** INSTRUCTION **
Turn the text lines in all of the records below into one numbered list with the blank lines left out, and leave the pictures out of your answer.

** GIVEN ENTRIES **
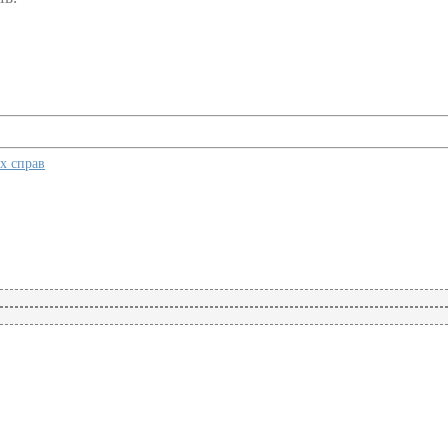
х справ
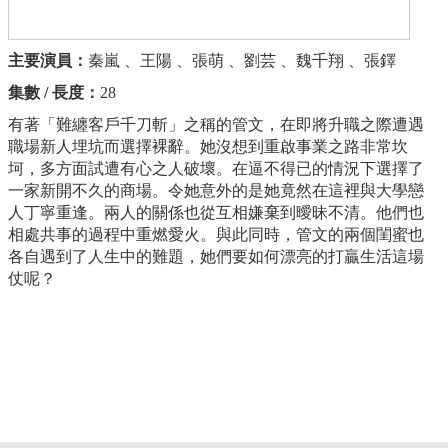
主要演員：
秦嵐 、王陽 、張萌 、劉芸 、魏千翔 、張鐸
集數 / 長度：
28
有著「難纏客戶千刀斬」之稱的管文，在即將升職之際遭遇
職場新人埋坑而選擇裸辭。她沒想到重啟事業之路非常坎
坷，多方面試遭有心之人破壞。在逼不得已的情況下選擇了
一家新開不久的商場。令她意外的是她竟然在這裡與大學戀
人丁寧重逢。兩人的關係也從互相嫌棄到曖昧不清。他們也
相處共事的過程中重燃愛火。與此同時，管文的兩個閨蜜也
各自遇到了人生中的難題，她們要如何漂亮的打贏生活這場
仗呢？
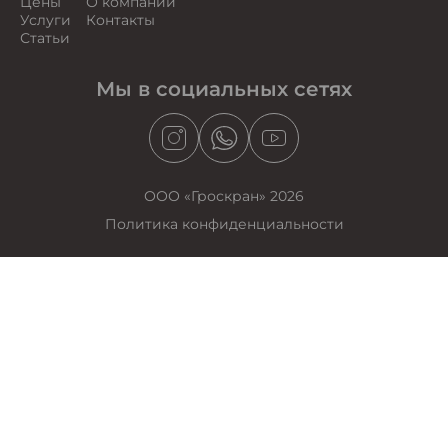
Цены
О компании
Услуги
Контакты
Статьи
Мы в социальных сетях
ООО «Гроскран» 2026
Политика конфиденциальности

** ANSWER TO THE PROBLEM **
1. х справ
2. 主要演員：
3. 秦嵐 、王陽 、張萌 、劉芸 、魏千翔 、張鐸
4. 集數 / 長度：
5. 28
6. 有著「難纏客戶千刀斬」之稱的管文，在即將升職之際遭遇
7. 職場新人埋坑而選擇裸辭。她沒想到重啟事業之路非常坎
8. 坷，多方面試遭有心之人破壞。在逼不得已的情況下選擇了
9. 一家新開不久的商場。令她意外的是她竟然在這裡與大學戀
10. 人丁寧重逢。兩人的關係也從互相嫌棄到曖昧不清。他們也
11. 相處共事的過程中重燃愛火。與此同時，管文的兩個閨蜜也
12. 各自遇到了人生中的難題，她們要如何漂亮的打贏生活這場
13. 仗呢？
14. Цены
15. О компании
16. Услуги
17. Контакты
18. Статьи
19. Мы в социальных сетях
20. ООО «Гроскран» 2026
21. Политика конфиденциальности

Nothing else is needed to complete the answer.